C&C management is understood also to favour a flotation of 100 per cent of C&C on the Dublin and London markets, but wants to maintain the marketing and distribution relationships it currently has with Allied Domecq. C&C, however, will be happy to see an end to the current non-competitive relationship it has with Allied, where C&C is prohibited from making acquisitions that compete directly with the British parent.

This no-competition clause has meant that C&C has been severely restricted in the sort of acquisitions it can make, despite having the financial capacity to spend in excess of £100 million without putting any pressure on its balance sheet. In recent years, C&C has acquired a number of Italian liqueur businesses and bid for a number of drinks privatisation in eastern Europe.

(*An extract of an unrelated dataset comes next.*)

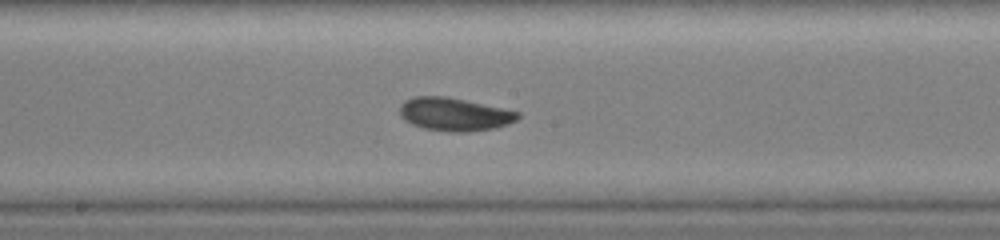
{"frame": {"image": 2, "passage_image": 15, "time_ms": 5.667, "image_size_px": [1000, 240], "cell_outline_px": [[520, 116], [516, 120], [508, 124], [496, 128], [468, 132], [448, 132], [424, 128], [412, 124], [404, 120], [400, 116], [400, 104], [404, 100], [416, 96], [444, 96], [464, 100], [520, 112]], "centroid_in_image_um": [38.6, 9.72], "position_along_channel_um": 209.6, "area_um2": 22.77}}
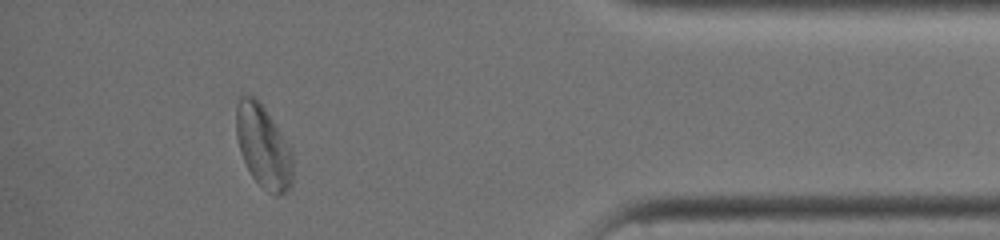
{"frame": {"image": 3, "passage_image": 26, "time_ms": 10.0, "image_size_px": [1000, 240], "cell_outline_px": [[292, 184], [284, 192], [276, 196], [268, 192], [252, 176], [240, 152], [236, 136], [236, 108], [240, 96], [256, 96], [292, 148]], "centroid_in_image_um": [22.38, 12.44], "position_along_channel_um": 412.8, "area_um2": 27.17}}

In the rapid consolidation of the international drinks business, it is likely that the likes of Diageo, Seagram's and Allied Domecq will dispose of more brands which do not provide sufficient scale within their overall business. Those brands being sold off, however, would be of substantial scale for a company like C&C and would allow the Irish company to further diversify its portfolio of brands. If and when C&C is floated on the markets - a dual flotation in Dublin and London is likely - there is likely to be plenty of demand from investors, with institutional cash-flow currently strong and likely to be at least as strong by this time next year.

As a drinks share, C&C would also fill a gap in the Irish market that has existed since Irish Distillers was taken over by Pernod Ricard 10 years ago.

C&C's financial record, as well as its exposure to the Irish economy, is another attraction for investors. In the 12 months to the end of last August, the group had pre-tax profits of £52.2 million, after-tax profits of £45.3 million and sales of £366 million. It also closed its financial year with cash of £65 million - indicating its capability to make acquisitions if the current restrictions on the sort of businesses it can buy are lifted following any sale by Allied Domecq.

Industry sources believe that the group is likely to turn in profits in excess of £60 million for the year to the end of next August, with its cash pile also substantially higher given the absence of a major acquisition in the current year.